=== Directions for this task ===
How many lines in this data contain the string "visible"? Reply with the number only.

=== Data in this exercise ===

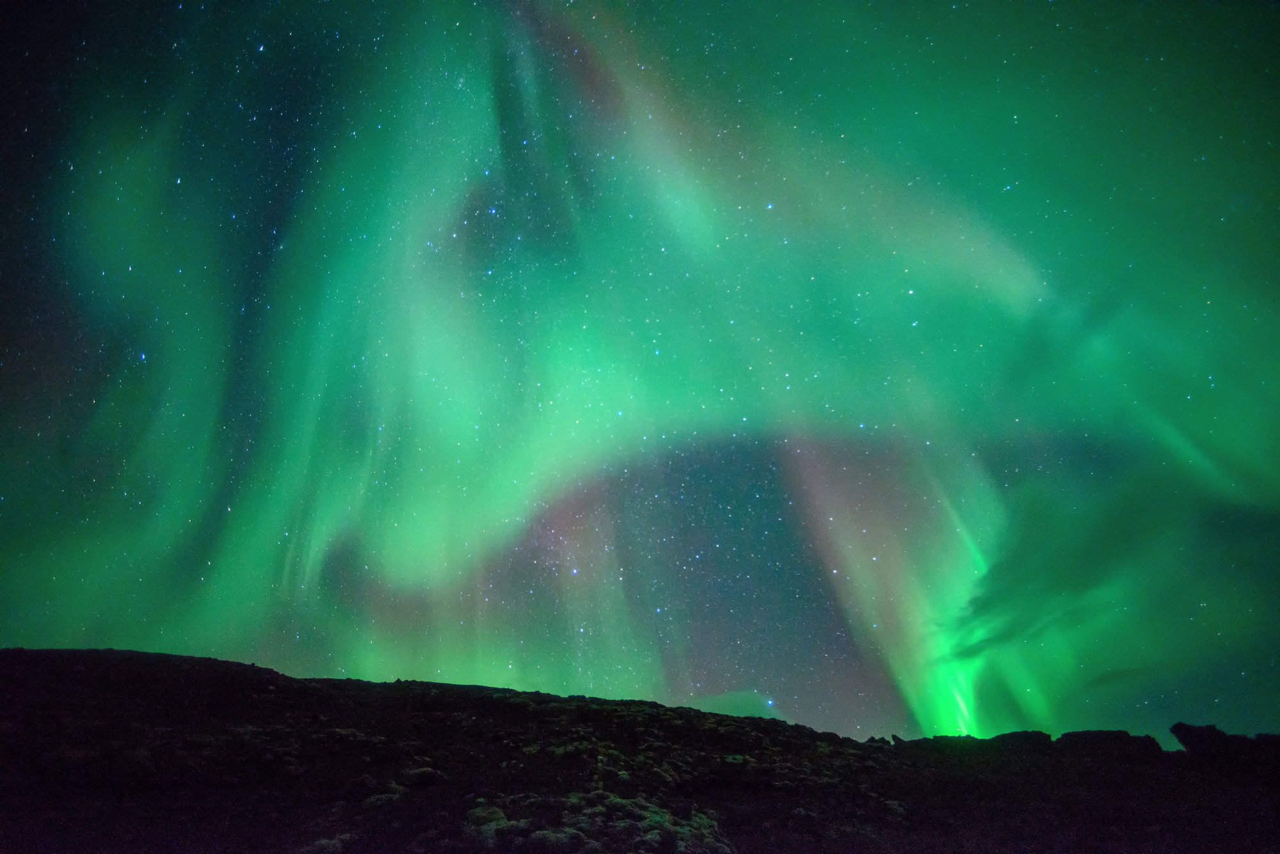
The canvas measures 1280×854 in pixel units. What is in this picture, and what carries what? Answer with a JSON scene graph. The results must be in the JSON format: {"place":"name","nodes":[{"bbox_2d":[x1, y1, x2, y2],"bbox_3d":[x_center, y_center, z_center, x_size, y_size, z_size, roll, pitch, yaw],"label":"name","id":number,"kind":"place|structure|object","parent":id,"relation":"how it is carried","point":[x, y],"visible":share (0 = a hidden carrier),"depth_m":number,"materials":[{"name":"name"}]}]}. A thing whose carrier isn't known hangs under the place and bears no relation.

===
=== Data in this exercise ===

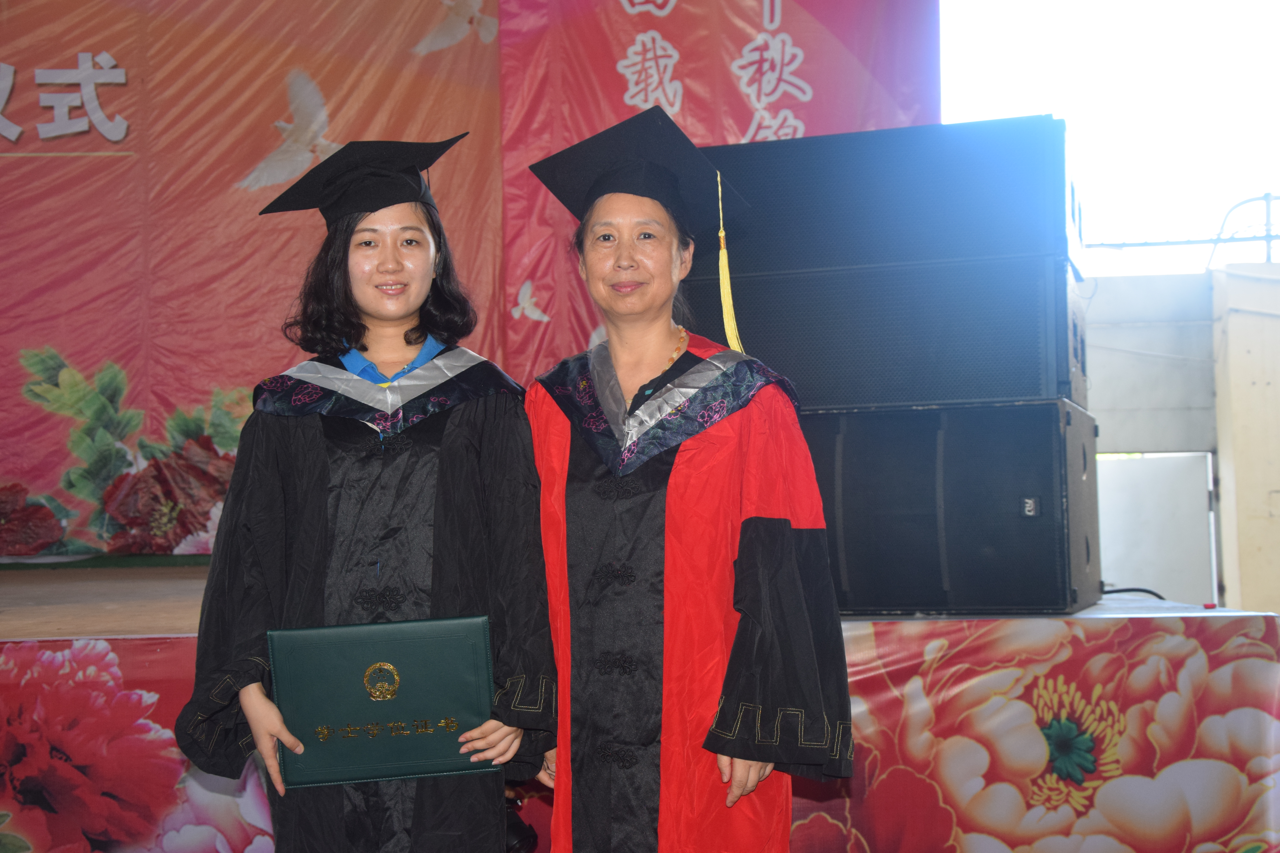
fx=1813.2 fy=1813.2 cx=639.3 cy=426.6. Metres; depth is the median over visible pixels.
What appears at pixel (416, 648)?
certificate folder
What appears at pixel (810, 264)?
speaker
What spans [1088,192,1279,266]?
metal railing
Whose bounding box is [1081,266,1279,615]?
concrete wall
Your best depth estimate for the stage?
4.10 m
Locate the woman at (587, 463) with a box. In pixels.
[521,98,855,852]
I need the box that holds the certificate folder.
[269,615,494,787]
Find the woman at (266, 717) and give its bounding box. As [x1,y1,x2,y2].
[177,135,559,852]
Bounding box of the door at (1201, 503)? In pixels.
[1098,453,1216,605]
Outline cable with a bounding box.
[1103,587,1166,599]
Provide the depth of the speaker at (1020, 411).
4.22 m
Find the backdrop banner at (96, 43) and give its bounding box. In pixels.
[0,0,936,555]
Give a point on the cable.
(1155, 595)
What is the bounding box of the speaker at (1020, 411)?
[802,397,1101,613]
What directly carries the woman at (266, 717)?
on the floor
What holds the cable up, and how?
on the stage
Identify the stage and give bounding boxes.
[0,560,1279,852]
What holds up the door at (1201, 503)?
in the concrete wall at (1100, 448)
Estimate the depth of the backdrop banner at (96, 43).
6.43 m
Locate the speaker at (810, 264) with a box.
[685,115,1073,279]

===

=== Solution ===
2